Re: [LSF/MM/BPF TOPIC] breaking the 512 KiB IO boundary on x86_64

Daniel Gomez <da.gomez@xxxxxxxxxxx> · Fri, 21 Mar 2025 10:14:58 +0100

On Thu, Mar 20, 2025 at 03:54:49PM +0100, Christoph Hellwig wrote:
> On Thu, Mar 20, 2025 at 02:47:22PM +0100, Daniel Gomez wrote:
> > On Thu, Mar 20, 2025 at 04:41:11AM +0100, Luis Chamberlain wrote:
> > > We've been constrained to a max single 512 KiB IO for a while now on x86_64.
> > > This is due to the number of DMA segments and the segment size. With LBS the
> > > segments can be much bigger without using huge pages, and so on a 64 KiB
> > > block size filesystem you can now see 2 MiB IOs when using buffered IO.
> > 
> > Actually up to 8 MiB I/O with 64k filesystem block size with buffered I/O
> > as we can describe up to 128 segments at 64k size.
> 
> Block layer segments are in no way limited to the logical block size.

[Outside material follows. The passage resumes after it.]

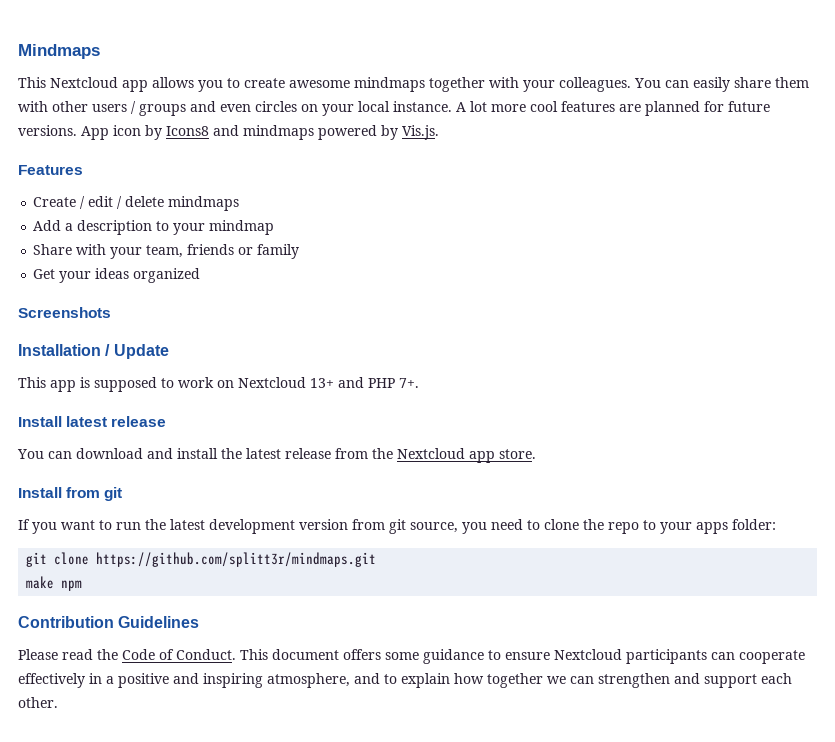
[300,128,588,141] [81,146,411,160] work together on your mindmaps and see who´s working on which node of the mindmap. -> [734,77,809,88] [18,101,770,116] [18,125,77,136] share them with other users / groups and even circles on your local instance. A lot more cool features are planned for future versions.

You are right but that was not what I meant. I'll use a 16 KiB fs
example as with 64 KiB you hit the current NVMe 8 MiB driver limit
(NVME_MAX_KB_SZ):

"on a 16 KiB block size filesystem, using buffered I/O will always allow
at least 2 MiB I/O, though higher I/O may be possible".

And yes, we can do 8 MiB I/O with direct I/O as well. It's just not
reliable unless huge pages are used. The maximum reliable supported I/O
size is 512 KiB.

With buffered I/O, a larger fs block size guarantees a specific upper
limit, i.e 2 MiB for 16 KiB, 4 MiB for 32 KiB and 8 MiB for 64 KiB.